While using rperf and mlxndPerf I am able to confirm 98 Gb/s read and write, but actual file transfers and read/write performance and iperf tests are only showing up to 50 Gb/s write and 10-14 Gb/s read. I have been working at this for over a month and have done consultations with IT tech, multiple tech support staff from different places and have spent many many many hours working on this and cannot figure this out.
I have two workstations Im connecting to a NAS (TS-H1290FX) that has six 7.68TB seagate NVME drives in it configured with RAID 0 (each drive individually capable of 6700 MB/s read AND write). The workstations are NAS are all equipped with the same 100G NIC (QXG-100G2SF-CX6) which uses a Mellanox Dx6 controller. I am connecting all the NICs with Mellanox transceivers and MTP OM5 fiber optic cables from FS.com. I have installed Windows 11 Pro for Workstations on both PCs (to enable SMB 3.1.1, etc) I have confirmed in system BIOS and in Windows that the NICs are indeed running at 16x on the PCIe Gen 4 bus on both systems. Both systems are running AMD threadrippers, and the NAS has an AMD Epyc CPU. I have 128GB of RAM in one machine and 256GB RAM in the other. All HDs in these PCs are M.2 NVME drives capable of 3000MB/s in one machine and 6000 MB/s in the other (running newer Sabrent NVME drives).

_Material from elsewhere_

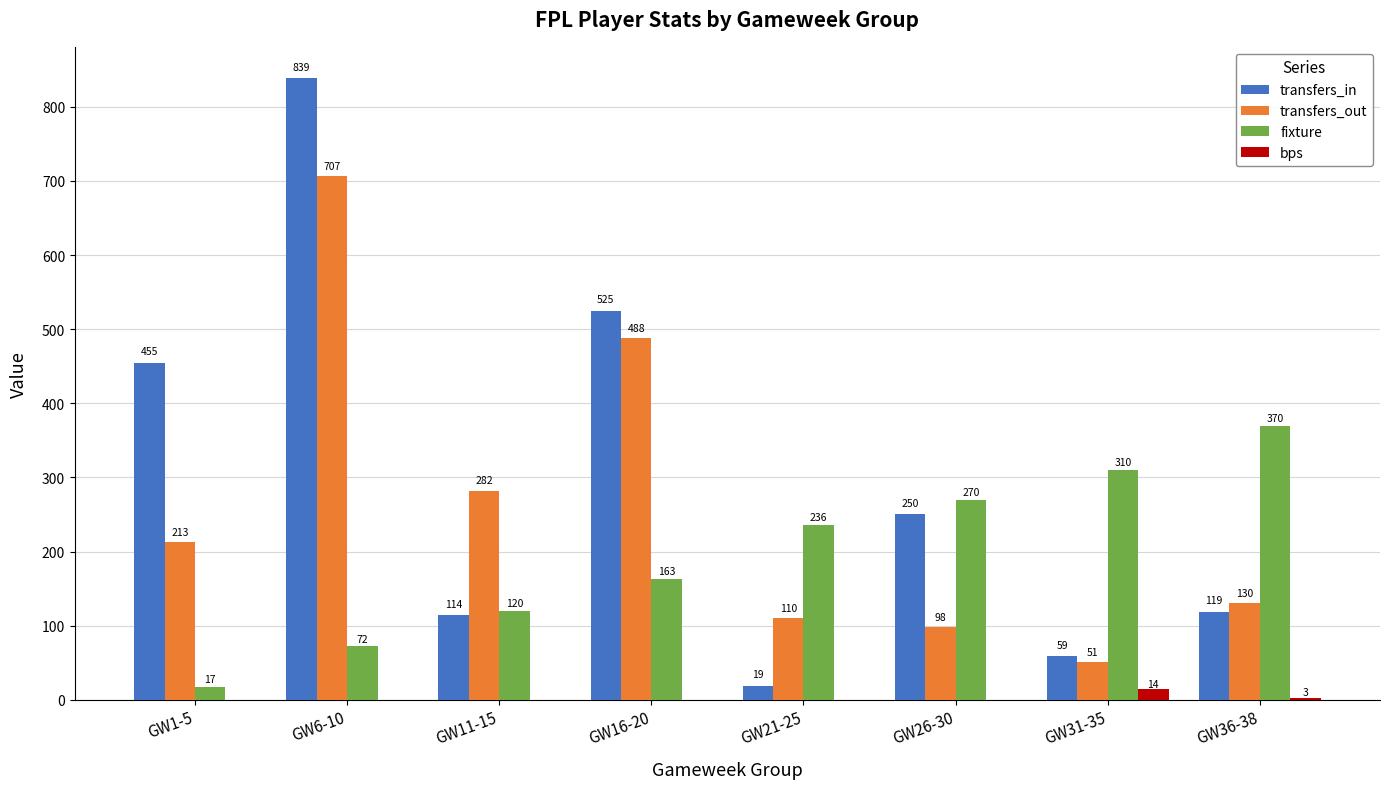

What is the sum of all fixture values?

1558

Things I have tried to increase speeds on both PCs, all to no avail:
- set jumbo frames to 9000
- Enabled RoCEv2
- Tried different DAC cables.
- Tried connecting PCs to eachother (resulted in slower speeds, around 10-12 Gb/s read and write)
- Installed updated Mellanox WinOF-2 client drivers.
- Tried setting Interrupt Moderation to low latency.
- Tried disabling RoCE.
- Tried a Mellanox brand NIC instead of the QNAP card. Same results.
- Tried installing and running Windows Server 2022 on one of the workstations. Same speeds to NAS. No change.
- Tried different block sizes on the NAS, etc. Given two workstations connected to eachother cannot exceed 10-14 Gb/s I dont think the bottleneck is the NAS.
- Tried a loopback test with iPerf. Wasn’t able to achieve faster than 10-14 Gb/s.
- Verified SMB direct is enabled.
- Verified Windows is using SMB 3.1.1
- Tried probably another ten things I cannot even remember.
There seems to me to be no logical reason why either the hardware or software would be causing a bottleneck. I’ve tried everything! Been working on this for a month now. I have $14,000 in NAS storage I need to use but cannot because speeds are so bad. What am I missing?